Unless I'm overlooking some vagaries of the way byte and word
instructions work on the 680x0, then I think you can do better than
this, if you can arrange that the low N bits (for N = 8 or 16) of #f and
() are the same, and different from the low N bits of every other
object. Then the false test becomes
cmp.w #NO,RESULT ;Or cmb.b
beq ---
where NO is the distinctive false bit pattern.
On the 680x0, if RESULT is not a register, then an offset of 2 or 3 must
be added to the effective address. On the little-endian VAX the right thing
happens automatically.
"Always looking for better kludges to promote inelegance."
And another nit:
Having the empty list count as false makes it harder to do
type inference, because for example you can't tell whether
a procedure that returns the empty list is supposed to return
a boolean or a list.
If type inference is a concern, then it seems to me that accepting, say,
the symbol T as a true value is just as much of a problem as accepting
the empty list as a false one; in either case you are going to have
trouble deducing that something is a boolean.
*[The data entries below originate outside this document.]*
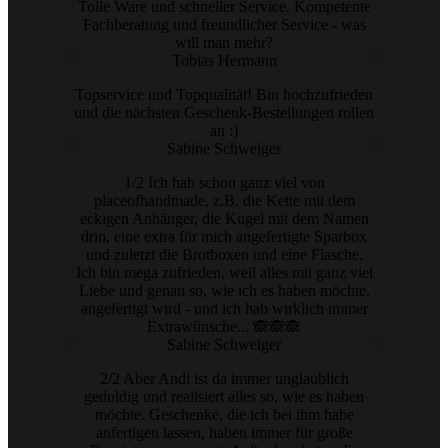
Tolle Ware und schneller Service. Kompetente
Fachberatung und freundlicher Service - was
will man mehr?
Tobias Hermann
Topservice und Topqualität! Bin hochzufrieden
und die nächsten Geschenk-Bestellungen rollen
an :)
Sabine Schweiger
1/2 Ich hab schon ganz viel von
placeofhandmade, z.B. die Kette mit dem
eckigen Anhänger, die Kugel mit dem Namen
drin, eine extra für mich angefertigte Sparbox
und zuletzt die Brotboxen und eine Flasche.
Ich bin mega zufrieden, weil alles mit ganz viel
Liebe und genau so, wie ich es haben möchte,
angefertigt wird - und ich hab wirklich immer
Extrawünsche... 🙈🙈🙈
Sabine Schweiger
2/2 Aber Andi ist da immer unglaublich
geduldig und realisiert alles so, wie es haben
möchte. Geschenke, die ich bei ihm habe
anfertigen lassen, haben immer für große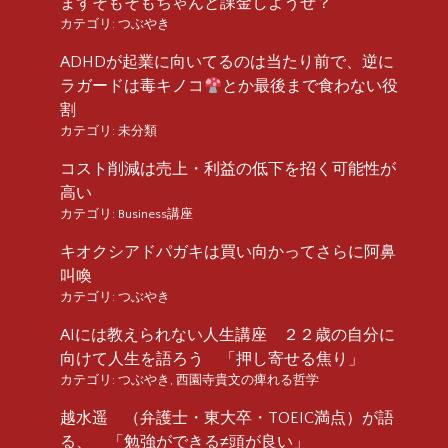
まずそもそもちゃんと課金しようぜ？
カテゴリ:
つぶやき
ADHDが起業に向いてるのは当たり前で、逆に
ラガードは毒キノコ
とか最後まで食わない役
割
カテゴリ:
未分類
コスト削減は売上・利益の低下を招く可能性が
高い
カテゴリ:
Business講座
キオクシアドパガキは買い向かってさらに阿鼻
叫喚
カテゴリ:
つぶやき
AIには教えられない人生講座 ２２歳の自分に
向けて人生を語ろう 「押し寄せる焦り」
カテゴリ:
つぶやき
,
西園寺貴文の痺れる哲学
越水遥 （弁護士・東大卒・TOEIC満点）が語
る、 「勉強ができる≠頭が良い」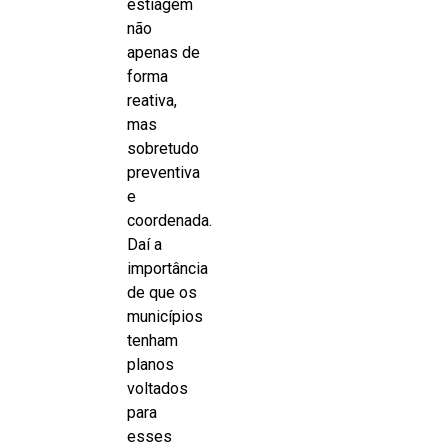
estiagem
não
apenas de
forma
reativa,
mas
sobretudo
preventiva
e
coordenada.
Daí a
importância
de que os
municípios
tenham
planos
voltados
para
esses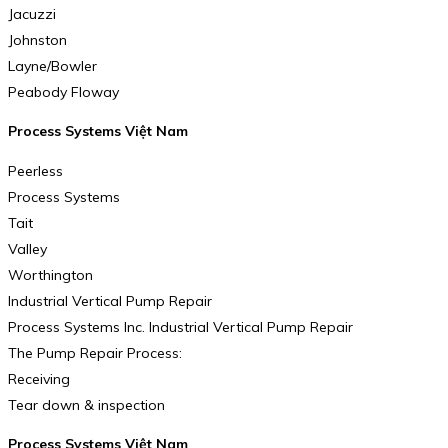
Jacuzzi
Johnston
Layne/Bowler
Peabody Floway
Process Systems Việt Nam
Peerless
Process Systems
Tait
Valley
Worthington
Industrial Vertical Pump Repair
Process Systems Inc. Industrial Vertical Pump Repair
The Pump Repair Process:
Receiving
Tear down & inspection
Process Systems Việt Nam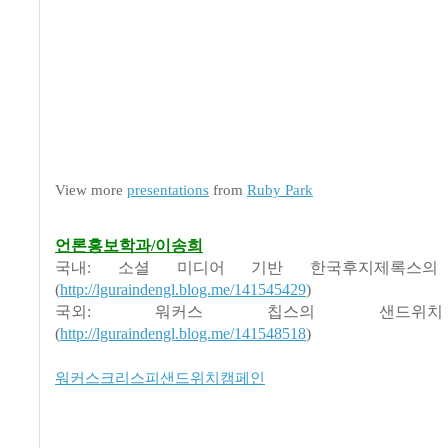
View more
presentations
from
Ruby Park
언론홍보학과/이송희
국내: 소셜 미디어 기반 한국후지제록스의
(
http://lguraindengl.blog.me/141545429
)
국외: 워커스 칩스의 샌드위
(
http://lguraindengl.blog.me/141548518
)
워커스크리스피샌드위치캠페인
Seems to me that the only
way to make type inference work well is to not only separate () from #f,
but make it be an error to allow anything other than a boolean as the
value of a test in an IF. I suspect this position would be too radical
to be accepted by most of us, perhaps even including me.
In spite of these objections: as stated above, I support making the
trueness or falseness of () be unspecified.